Examine the records below and count how many lines contain the string "down". Give only the number.

--

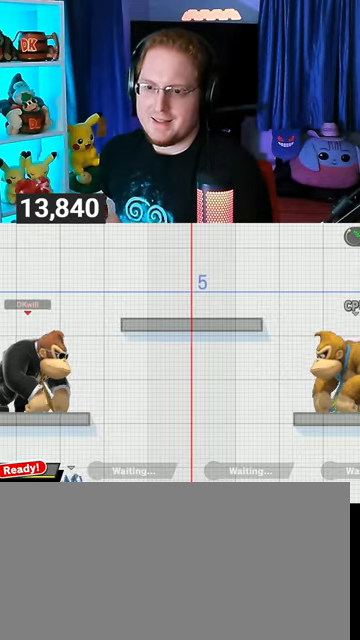
Gameplay with a controller (Nintendo layout); each line is a JSON object with the inputs held at the frame after it. "events" lists button and stick changes between this image and that frame as [ms after this image, input, new state], when the widget could be followed in between. Not read: L3 R3.
{"buttons": [], "left_stick": "down", "right_stick": "center", "events": [[167, "left_stick", "up-right"], [400, "left_stick", "down"]]}
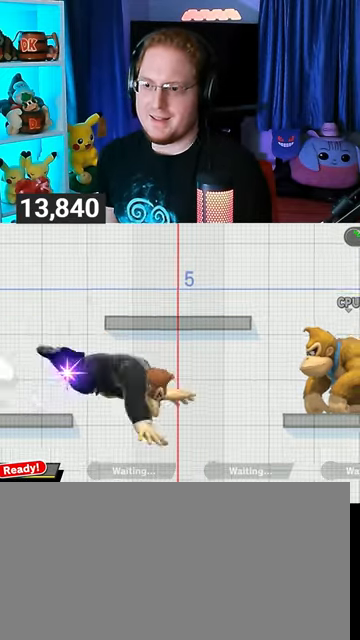
{"buttons": [], "left_stick": "down", "right_stick": "center", "events": [[67, "Y", "down"], [67, "left_stick", "center"], [100, "A", "down"], [100, "Y", "up"], [167, "A", "up"], [267, "left_stick", "up-right"], [467, "left_stick", "down"]]}
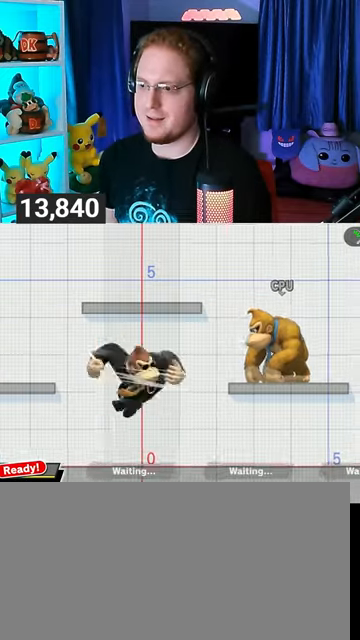
{"buttons": [], "left_stick": "right", "right_stick": "center", "events": [[67, "left_stick", "center"], [167, "left_stick", "left"], [333, "left_stick", "center"], [433, "left_stick", "right"]]}
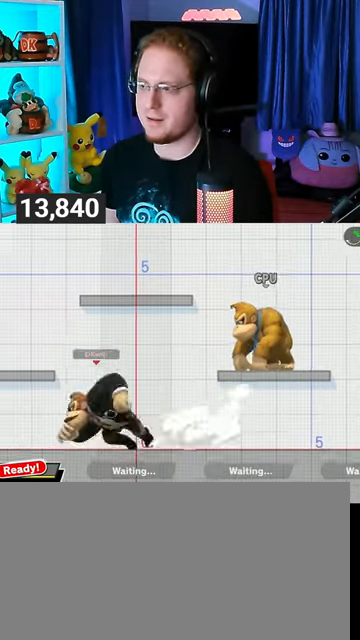
{"buttons": ["B"], "left_stick": "down-right", "right_stick": "center", "events": [[100, "left_stick", "center"], [333, "left_stick", "down-right"], [400, "Y", "down"], [467, "Y", "up"], [500, "B", "down"]]}
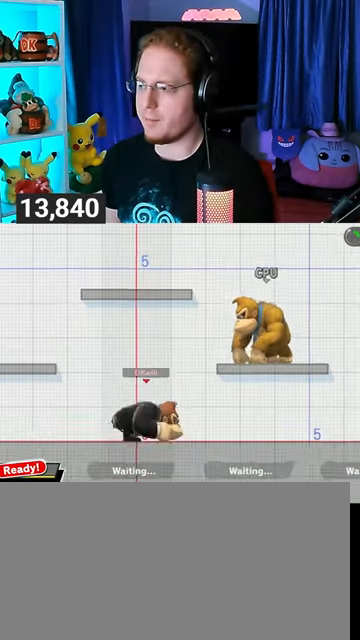
{"buttons": ["B"], "left_stick": "right", "right_stick": "center", "events": [[333, "left_stick", "right"]]}
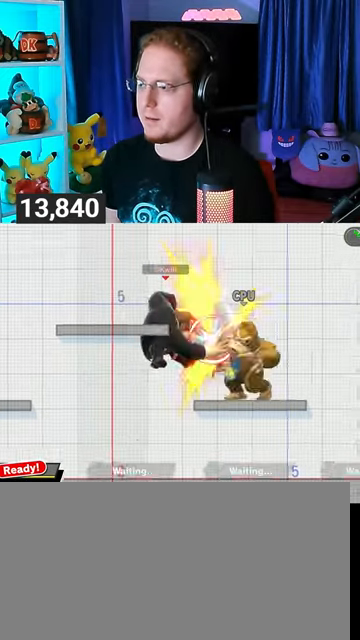
{"buttons": [], "left_stick": "center", "right_stick": "center", "events": [[300, "left_stick", "center"], [333, "B", "up"]]}
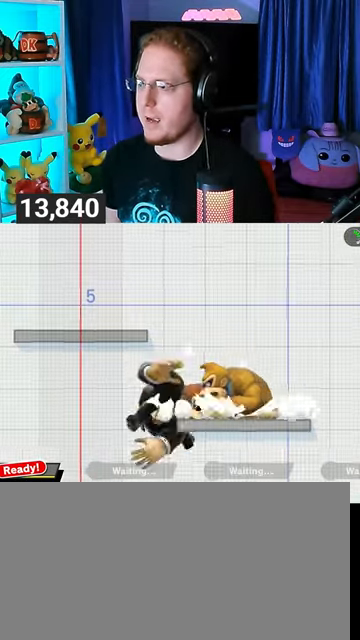
{"buttons": ["A"], "left_stick": "up", "right_stick": "center", "events": [[233, "Y", "down"], [267, "left_stick", "up"], [367, "A", "down"], [367, "Y", "up"]]}
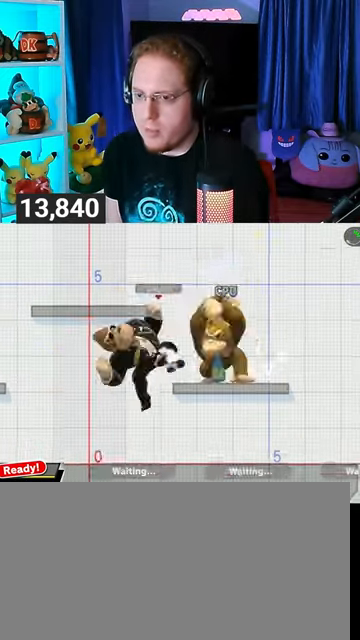
{"buttons": [], "left_stick": "up-right", "right_stick": "center", "events": [[33, "left_stick", "up-right"], [300, "A", "up"]]}
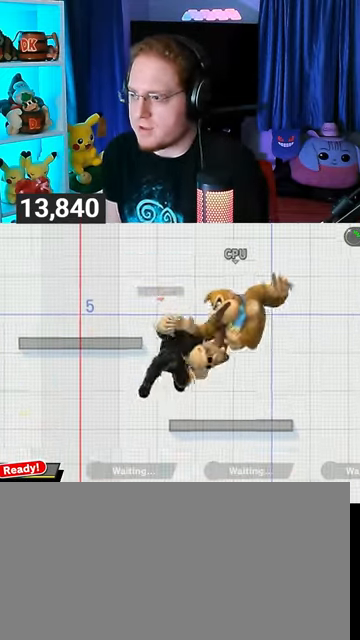
{"buttons": [], "left_stick": "right", "right_stick": "center", "events": [[67, "left_stick", "center"], [200, "X", "down"], [367, "X", "up"], [367, "left_stick", "right"]]}
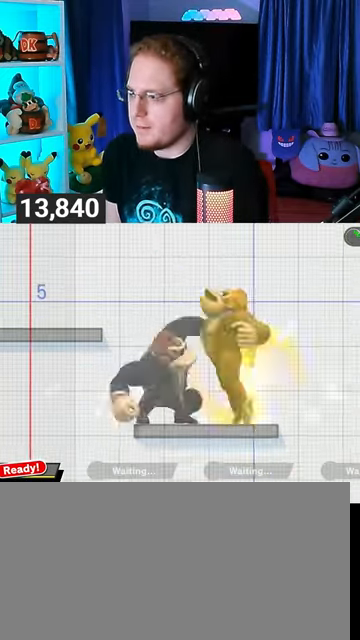
{"buttons": [], "left_stick": "center", "right_stick": "center", "events": [[67, "left_stick", "up"], [100, "A", "down"], [267, "A", "up"], [333, "left_stick", "center"]]}
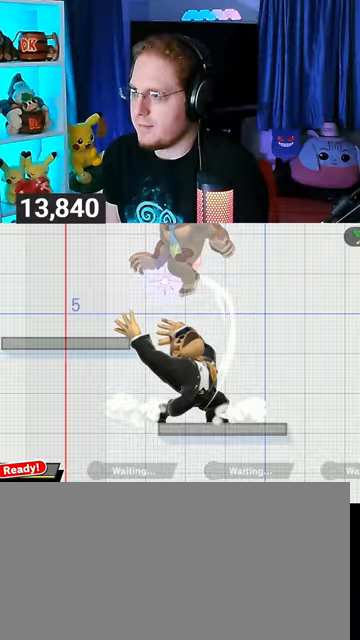
{"buttons": ["Y"], "left_stick": "left", "right_stick": "center", "events": [[133, "Y", "down"], [200, "Y", "up"], [267, "Y", "down"], [333, "A", "down"], [333, "Y", "up"], [333, "left_stick", "left"], [400, "A", "up"], [467, "Y", "down"]]}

--

(Answer box) 7